5 thoughts on “La organización del trabajo: Un método sencillo

  1. Gracias Rosa por aportar la historia de Schwab.
    Organizarse es una de las asignaturas pendientes en las escuelas y universidades. Te dicen todas las cosas que puedes hacer pero nadie te enseña como abordarlas en el mundo real, donde las cosas se solapan y los tiempos se acortan.
    Recuerdo la primera vez que le mi jefe me encargó varias cosas a la vez y intenté escabullir la responsabilidad de decidir pregutándole “¿Y como quieres que las haga?”
    Su respuesta me dejó helado y en mi sitio “Muy sencillo… Una primero y la otra después?”
    Los ingenieros sabemos organizar los proyectos mientras tenemos margen de operación y podemos seguir los procedimientos. Pero muchas veces no es suficiente con las normas y procedimientos y solo el Ingenio más “libre” puede sacarnos del atolladero.
    Un abrazo.

  2. Está claro que el escribir las tareas a realizar es fundamental para saber qué es lo más importante y por dónde empezar.
    A veces, lo que me suele ocurrir es que hago una lista, intento seguirla. Cuando veo que no puedo, hago otra lista. Y al final, me parece que sólo hago listas.
    ¿es posible que el problema sea que no sé dónde voy o lo que persigo?

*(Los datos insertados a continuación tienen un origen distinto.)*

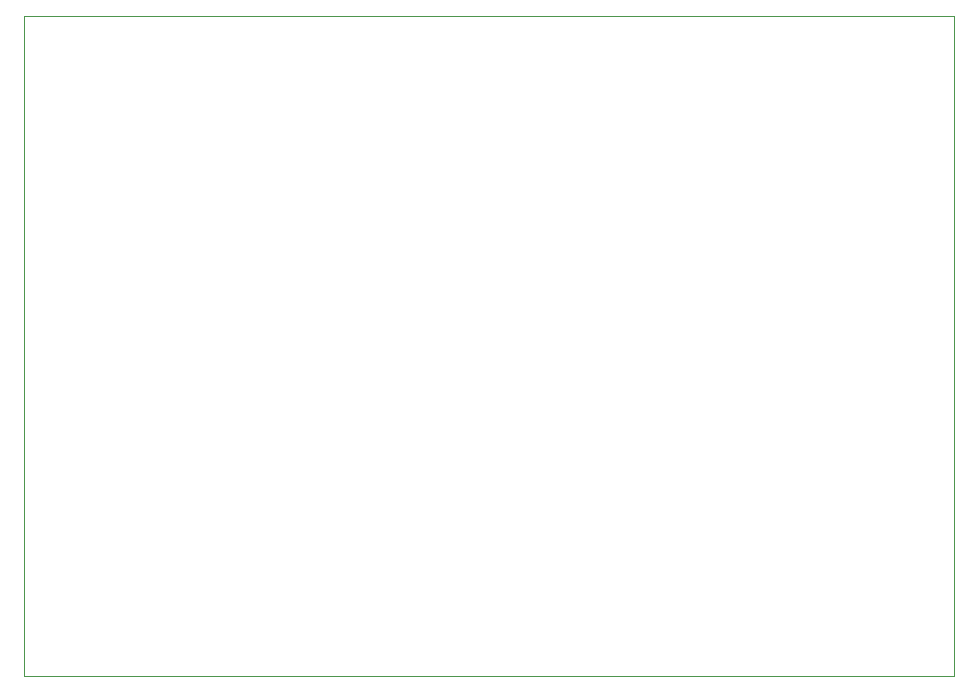
<source format=gm1>
%TF.GenerationSoftware,KiCad,Pcbnew,7.0.1*%
%TF.CreationDate,2025-03-28T02:07:50+02:00*%
%TF.ProjectId,PowerCircuit_V6,506f7765-7243-4697-9263-7569745f5636,rev?*%
%TF.SameCoordinates,Original*%
%TF.FileFunction,Profile,NP*%
%FSLAX46Y46*%
G04 Gerber Fmt 4.6, Leading zero omitted, Abs format (unit mm)*
G04 Created by KiCad (PCBNEW 7.0.1) date 2025-03-28 02:07:50*
%MOMM*%
%LPD*%
G01*
G04 APERTURE LIST*
%TA.AperFunction,Profile*%
%ADD10C,0.050000*%
%TD*%
G04 APERTURE END LIST*
D10*
X179173863Y-131430165D02*
X257913863Y-131430165D01*
X179173863Y-75550165D02*
X179173863Y-131430165D01*
X257913863Y-131430165D02*
X257913863Y-75550165D01*
X257913863Y-75550165D02*
X179173863Y-75550165D01*
M02*

</source>
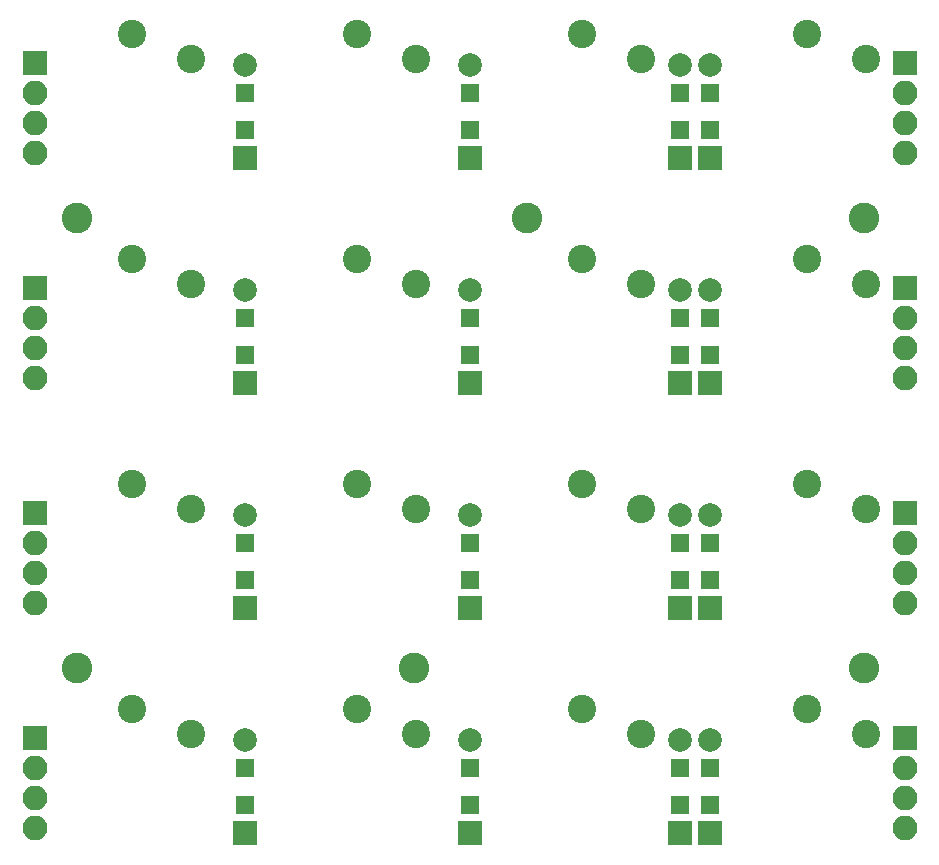
<source format=gbr>
G04 #@! TF.GenerationSoftware,KiCad,Pcbnew,(5.0.0)*
G04 #@! TF.CreationDate,2018-10-05T17:44:57-06:00*
G04 #@! TF.ProjectId,4x4_backpack,3478345F6261636B7061636B2E6B6963,rev?*
G04 #@! TF.SameCoordinates,Original*
G04 #@! TF.FileFunction,Soldermask,Bot*
G04 #@! TF.FilePolarity,Negative*
%FSLAX46Y46*%
G04 Gerber Fmt 4.6, Leading zero omitted, Abs format (unit mm)*
G04 Created by KiCad (PCBNEW (5.0.0)) date 10/05/18 17:44:57*
%MOMM*%
%LPD*%
G01*
G04 APERTURE LIST*
%ADD10R,2.100000X2.100000*%
%ADD11O,2.100000X2.100000*%
%ADD12C,2.600000*%
%ADD13C,2.000000*%
%ADD14R,2.000000X2.000000*%
%ADD15R,1.600000X1.600000*%
%ADD16C,2.400000*%
G04 APERTURE END LIST*
D10*
G04 #@! TO.C,J1*
X77470000Y-82232500D03*
D11*
X77470000Y-84772500D03*
X77470000Y-87312500D03*
X77470000Y-89852500D03*
G04 #@! TD*
G04 #@! TO.C,J2*
X77470000Y-108902500D03*
X77470000Y-106362500D03*
X77470000Y-103822500D03*
D10*
X77470000Y-101282500D03*
G04 #@! TD*
G04 #@! TO.C,J3*
X77470000Y-120332500D03*
D11*
X77470000Y-122872500D03*
X77470000Y-125412500D03*
X77470000Y-127952500D03*
G04 #@! TD*
G04 #@! TO.C,J4*
X77470000Y-147002500D03*
X77470000Y-144462500D03*
X77470000Y-141922500D03*
D10*
X77470000Y-139382500D03*
G04 #@! TD*
G04 #@! TO.C,J5*
X151130000Y-82232500D03*
D11*
X151130000Y-84772500D03*
X151130000Y-87312500D03*
X151130000Y-89852500D03*
G04 #@! TD*
G04 #@! TO.C,J6*
X151130000Y-108902500D03*
X151130000Y-106362500D03*
X151130000Y-103822500D03*
D10*
X151130000Y-101282500D03*
G04 #@! TD*
G04 #@! TO.C,J7*
X151130000Y-120332500D03*
D11*
X151130000Y-122872500D03*
X151130000Y-125412500D03*
X151130000Y-127952500D03*
G04 #@! TD*
G04 #@! TO.C,J8*
X151130000Y-147002500D03*
X151130000Y-144462500D03*
X151130000Y-141922500D03*
D10*
X151130000Y-139382500D03*
G04 #@! TD*
D12*
G04 #@! TO.C,J11*
X81026000Y-133477000D03*
G04 #@! TD*
G04 #@! TO.C,J12*
X147701000Y-95377000D03*
G04 #@! TD*
G04 #@! TO.C,J13*
X147701000Y-133477000D03*
G04 #@! TD*
G04 #@! TO.C,J14*
X109601000Y-133477000D03*
G04 #@! TD*
G04 #@! TO.C,J15*
X119126000Y-95377000D03*
G04 #@! TD*
G04 #@! TO.C,J16*
X81026000Y-95377000D03*
G04 #@! TD*
D13*
G04 #@! TO.C,D1*
X95250000Y-82460000D03*
D14*
X95250000Y-90260000D03*
D15*
X95250000Y-84785000D03*
X95250000Y-87935000D03*
G04 #@! TD*
D13*
G04 #@! TO.C,D2*
X114300000Y-82460000D03*
D14*
X114300000Y-90260000D03*
D15*
X114300000Y-84785000D03*
X114300000Y-87935000D03*
G04 #@! TD*
G04 #@! TO.C,D3*
X132080000Y-87935000D03*
X132080000Y-84785000D03*
D14*
X132080000Y-90260000D03*
D13*
X132080000Y-82460000D03*
G04 #@! TD*
D15*
G04 #@! TO.C,D4*
X134620000Y-87935000D03*
X134620000Y-84785000D03*
D14*
X134620000Y-90260000D03*
D13*
X134620000Y-82460000D03*
G04 #@! TD*
G04 #@! TO.C,D5*
X95250000Y-101510000D03*
D14*
X95250000Y-109310000D03*
D15*
X95250000Y-103835000D03*
X95250000Y-106985000D03*
G04 #@! TD*
G04 #@! TO.C,D6*
X114300000Y-106985000D03*
X114300000Y-103835000D03*
D14*
X114300000Y-109310000D03*
D13*
X114300000Y-101510000D03*
G04 #@! TD*
G04 #@! TO.C,D7*
X132080000Y-101510000D03*
D14*
X132080000Y-109310000D03*
D15*
X132080000Y-103835000D03*
X132080000Y-106985000D03*
G04 #@! TD*
G04 #@! TO.C,D8*
X134620000Y-106985000D03*
X134620000Y-103835000D03*
D14*
X134620000Y-109310000D03*
D13*
X134620000Y-101510000D03*
G04 #@! TD*
D15*
G04 #@! TO.C,D9*
X95250000Y-126035000D03*
X95250000Y-122885000D03*
D14*
X95250000Y-128360000D03*
D13*
X95250000Y-120560000D03*
G04 #@! TD*
G04 #@! TO.C,D10*
X114300000Y-120560000D03*
D14*
X114300000Y-128360000D03*
D15*
X114300000Y-122885000D03*
X114300000Y-126035000D03*
G04 #@! TD*
G04 #@! TO.C,D11*
X132080000Y-126035000D03*
X132080000Y-122885000D03*
D14*
X132080000Y-128360000D03*
D13*
X132080000Y-120560000D03*
G04 #@! TD*
G04 #@! TO.C,D12*
X134620000Y-120560000D03*
D14*
X134620000Y-128360000D03*
D15*
X134620000Y-122885000D03*
X134620000Y-126035000D03*
G04 #@! TD*
D13*
G04 #@! TO.C,D13*
X95250000Y-139610000D03*
D14*
X95250000Y-147410000D03*
D15*
X95250000Y-141935000D03*
X95250000Y-145085000D03*
G04 #@! TD*
G04 #@! TO.C,D14*
X114300000Y-145085000D03*
X114300000Y-141935000D03*
D14*
X114300000Y-147410000D03*
D13*
X114300000Y-139610000D03*
G04 #@! TD*
D15*
G04 #@! TO.C,D15*
X132080000Y-145085000D03*
X132080000Y-141935000D03*
D14*
X132080000Y-147410000D03*
D13*
X132080000Y-139610000D03*
G04 #@! TD*
G04 #@! TO.C,D16*
X134620000Y-139610000D03*
D14*
X134620000Y-147410000D03*
D15*
X134620000Y-141935000D03*
X134620000Y-145085000D03*
G04 #@! TD*
D16*
G04 #@! TO.C,S1*
X85725000Y-79825000D03*
X90725000Y-81925000D03*
G04 #@! TD*
G04 #@! TO.C,S2*
X109775000Y-81925000D03*
X104775000Y-79825000D03*
G04 #@! TD*
G04 #@! TO.C,S3*
X123825000Y-79825000D03*
X128825000Y-81925000D03*
G04 #@! TD*
G04 #@! TO.C,S4*
X147875000Y-81925000D03*
X142875000Y-79825000D03*
G04 #@! TD*
G04 #@! TO.C,S5*
X90725000Y-100975000D03*
X85725000Y-98875000D03*
G04 #@! TD*
G04 #@! TO.C,S6*
X104775000Y-98875000D03*
X109775000Y-100975000D03*
G04 #@! TD*
G04 #@! TO.C,S7*
X123825000Y-98875000D03*
X128825000Y-100975000D03*
G04 #@! TD*
G04 #@! TO.C,S8*
X147875000Y-100975000D03*
X142875000Y-98875000D03*
G04 #@! TD*
G04 #@! TO.C,S9*
X90725000Y-120025000D03*
X85725000Y-117925000D03*
G04 #@! TD*
G04 #@! TO.C,S10*
X104775000Y-117925000D03*
X109775000Y-120025000D03*
G04 #@! TD*
G04 #@! TO.C,S11*
X123825000Y-117925000D03*
X128825000Y-120025000D03*
G04 #@! TD*
G04 #@! TO.C,S12*
X142875000Y-117925000D03*
X147875000Y-120025000D03*
G04 #@! TD*
G04 #@! TO.C,S13*
X90725000Y-139075000D03*
X85725000Y-136975000D03*
G04 #@! TD*
G04 #@! TO.C,S14*
X109775000Y-139075000D03*
X104775000Y-136975000D03*
G04 #@! TD*
G04 #@! TO.C,S15*
X123825000Y-136975000D03*
X128825000Y-139075000D03*
G04 #@! TD*
G04 #@! TO.C,S16*
X147875000Y-139075000D03*
X142875000Y-136975000D03*
G04 #@! TD*
M02*

</source>
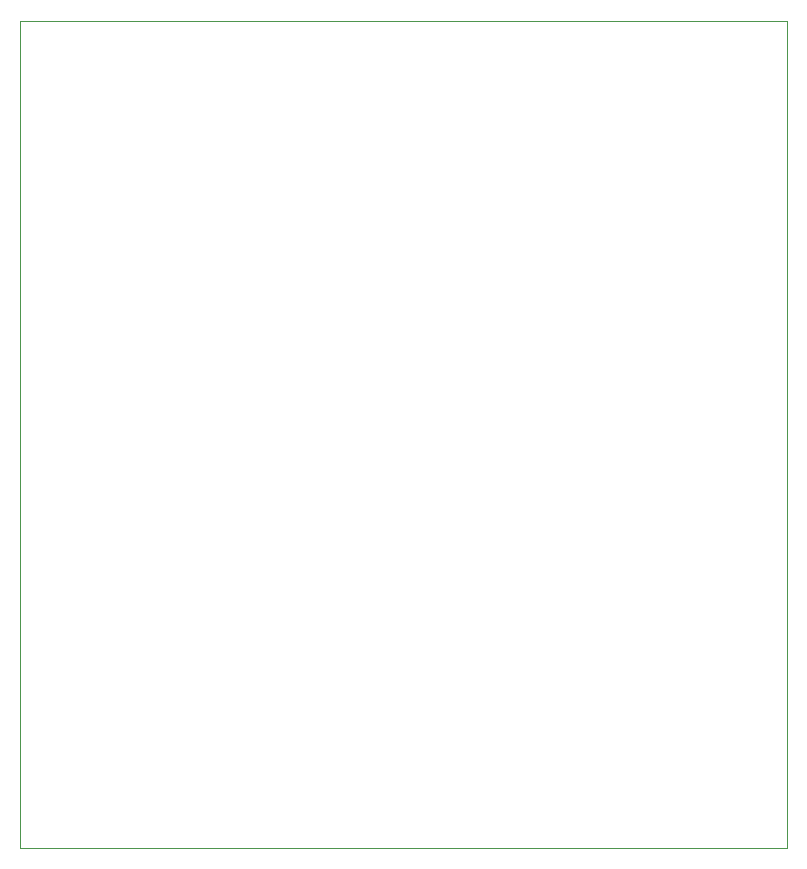
<source format=gbr>
%TF.GenerationSoftware,Flux,Pcbnew,7.0.11-7.0.11~ubuntu20.04.1*%
%TF.CreationDate,2024-06-09T09:19:31+00:00*%
%TF.ProjectId,input,696e7075-742e-46b6-9963-61645f706362,rev?*%
%TF.SameCoordinates,Original*%
%TF.FileFunction,Profile,NP*%
%FSLAX46Y46*%
G04 Gerber Fmt 4.6, Leading zero omitted, Abs format (unit mm)*
G04 Filename: high-quality-audio-amplifier*
G04 Build it with Flux! Visit our site at: https://www.flux.ai (PCBNEW 7.0.11-7.0.11~ubuntu20.04.1) date 2024-06-09 09:19:31*
%MOMM*%
%LPD*%
G01*
G04 APERTURE LIST*
%TA.AperFunction,Profile*%
%ADD10C,0.050000*%
%TD*%
G04 APERTURE END LIST*
D10*
X-32500000Y-35000000D02*
X-32500000Y35000000D01*
X-32500000Y35000000D02*
X32500000Y35000000D01*
X32500000Y35000000D02*
X32500000Y-35000000D01*
X32500000Y-35000000D02*
X-32500000Y-35000000D01*
M02*

</source>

    • Inma, no solo se trata de hacer listas. A veces nuestras listas de cosas por hacer son casi infinitas y por tanto, difíciles de cumplir. Lo más importante es establecer prioridades en la lista y decidir cuales son las tareas realmente importantes. A veces no es fácil; al querer hacer tanto se puede perder el foco y acabar pensando que todo es importante. Si al final no acabas tu lista de tareas cruciales, sigue con ellas al día siguiente. ¡Te sentirás satisfecha por haberte enfocado en lo realmente importante! Requiere algo de práctica.¡No te desanimes!